Search the material below for the word "lines". Copy every line where it is found.

=== Begin Enclosure ===

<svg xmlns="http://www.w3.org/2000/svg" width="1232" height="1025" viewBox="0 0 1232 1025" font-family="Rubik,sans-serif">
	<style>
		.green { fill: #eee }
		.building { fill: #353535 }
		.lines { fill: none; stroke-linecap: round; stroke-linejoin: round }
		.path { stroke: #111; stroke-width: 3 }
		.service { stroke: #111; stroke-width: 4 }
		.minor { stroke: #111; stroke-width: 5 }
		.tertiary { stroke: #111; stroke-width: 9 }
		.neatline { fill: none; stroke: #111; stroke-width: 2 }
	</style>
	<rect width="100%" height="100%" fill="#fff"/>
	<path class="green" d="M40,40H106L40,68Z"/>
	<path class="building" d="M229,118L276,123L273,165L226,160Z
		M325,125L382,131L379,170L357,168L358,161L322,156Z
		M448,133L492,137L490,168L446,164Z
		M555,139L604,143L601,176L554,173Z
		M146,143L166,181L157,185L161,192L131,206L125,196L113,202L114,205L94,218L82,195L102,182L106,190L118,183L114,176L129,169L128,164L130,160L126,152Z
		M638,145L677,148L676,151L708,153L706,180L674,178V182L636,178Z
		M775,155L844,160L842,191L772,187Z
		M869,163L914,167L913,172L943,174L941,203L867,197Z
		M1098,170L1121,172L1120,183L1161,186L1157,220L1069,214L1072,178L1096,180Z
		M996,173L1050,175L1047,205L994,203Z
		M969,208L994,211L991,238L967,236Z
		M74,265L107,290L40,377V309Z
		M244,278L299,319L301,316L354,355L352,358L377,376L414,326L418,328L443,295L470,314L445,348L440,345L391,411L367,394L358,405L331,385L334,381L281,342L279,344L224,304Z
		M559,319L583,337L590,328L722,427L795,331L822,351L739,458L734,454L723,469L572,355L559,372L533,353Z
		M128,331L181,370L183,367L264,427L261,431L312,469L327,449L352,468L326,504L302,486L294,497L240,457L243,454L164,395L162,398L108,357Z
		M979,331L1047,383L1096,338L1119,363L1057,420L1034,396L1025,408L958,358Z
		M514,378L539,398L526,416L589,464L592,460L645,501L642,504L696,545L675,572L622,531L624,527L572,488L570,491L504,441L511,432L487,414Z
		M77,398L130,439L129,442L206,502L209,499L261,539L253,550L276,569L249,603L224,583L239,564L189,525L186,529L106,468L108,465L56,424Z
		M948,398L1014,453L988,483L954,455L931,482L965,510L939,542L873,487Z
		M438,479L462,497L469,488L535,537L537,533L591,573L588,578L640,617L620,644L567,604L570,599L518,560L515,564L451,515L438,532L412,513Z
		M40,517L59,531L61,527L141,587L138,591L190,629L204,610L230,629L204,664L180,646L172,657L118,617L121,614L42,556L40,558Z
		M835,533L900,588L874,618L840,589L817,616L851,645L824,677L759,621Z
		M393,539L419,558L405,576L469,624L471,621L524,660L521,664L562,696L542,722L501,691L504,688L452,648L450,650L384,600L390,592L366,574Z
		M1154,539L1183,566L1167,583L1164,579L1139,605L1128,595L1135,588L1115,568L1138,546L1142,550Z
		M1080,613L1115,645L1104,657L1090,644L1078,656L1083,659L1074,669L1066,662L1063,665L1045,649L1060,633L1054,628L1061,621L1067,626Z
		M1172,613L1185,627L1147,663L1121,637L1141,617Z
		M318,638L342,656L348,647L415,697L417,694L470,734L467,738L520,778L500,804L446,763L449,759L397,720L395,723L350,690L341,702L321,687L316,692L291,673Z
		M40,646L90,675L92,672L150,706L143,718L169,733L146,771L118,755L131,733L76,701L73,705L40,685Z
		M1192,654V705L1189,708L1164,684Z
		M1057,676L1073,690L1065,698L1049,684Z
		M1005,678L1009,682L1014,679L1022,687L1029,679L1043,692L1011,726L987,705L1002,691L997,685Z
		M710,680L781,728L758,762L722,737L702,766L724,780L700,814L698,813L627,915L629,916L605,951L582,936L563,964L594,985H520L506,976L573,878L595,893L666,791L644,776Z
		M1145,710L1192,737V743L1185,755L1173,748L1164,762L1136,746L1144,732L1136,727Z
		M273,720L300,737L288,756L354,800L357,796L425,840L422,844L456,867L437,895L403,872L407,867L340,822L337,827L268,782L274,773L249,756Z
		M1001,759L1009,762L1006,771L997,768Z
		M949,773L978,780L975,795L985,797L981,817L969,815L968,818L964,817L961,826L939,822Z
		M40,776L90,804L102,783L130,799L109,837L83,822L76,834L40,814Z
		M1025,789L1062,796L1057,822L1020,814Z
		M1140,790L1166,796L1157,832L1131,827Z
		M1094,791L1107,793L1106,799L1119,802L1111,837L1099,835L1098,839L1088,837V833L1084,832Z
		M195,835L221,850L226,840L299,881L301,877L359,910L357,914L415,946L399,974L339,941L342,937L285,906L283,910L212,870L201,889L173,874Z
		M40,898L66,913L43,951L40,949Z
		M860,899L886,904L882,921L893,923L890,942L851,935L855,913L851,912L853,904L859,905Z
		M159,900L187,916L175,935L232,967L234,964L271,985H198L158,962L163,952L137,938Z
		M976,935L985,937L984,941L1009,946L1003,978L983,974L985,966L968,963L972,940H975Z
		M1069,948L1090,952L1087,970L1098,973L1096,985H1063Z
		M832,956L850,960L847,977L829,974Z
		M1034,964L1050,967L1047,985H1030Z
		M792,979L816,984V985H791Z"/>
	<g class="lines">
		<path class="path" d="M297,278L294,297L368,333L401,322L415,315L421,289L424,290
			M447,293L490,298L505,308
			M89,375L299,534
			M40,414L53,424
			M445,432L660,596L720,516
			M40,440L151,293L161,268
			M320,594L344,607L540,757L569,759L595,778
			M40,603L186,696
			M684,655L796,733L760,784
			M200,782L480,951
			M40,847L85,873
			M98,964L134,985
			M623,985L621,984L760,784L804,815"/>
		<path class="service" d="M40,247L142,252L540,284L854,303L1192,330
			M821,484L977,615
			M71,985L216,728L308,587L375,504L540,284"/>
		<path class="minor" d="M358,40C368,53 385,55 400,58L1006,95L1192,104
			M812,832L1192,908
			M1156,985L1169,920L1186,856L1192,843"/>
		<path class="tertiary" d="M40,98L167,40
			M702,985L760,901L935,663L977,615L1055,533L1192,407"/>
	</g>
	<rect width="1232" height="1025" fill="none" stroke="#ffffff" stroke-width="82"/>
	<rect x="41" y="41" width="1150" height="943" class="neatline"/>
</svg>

=== End Enclosure ===

- **Solution**:
		.lines { fill: none; stroke-linecap: round; stroke-linejoin: round }
	<g class="lines">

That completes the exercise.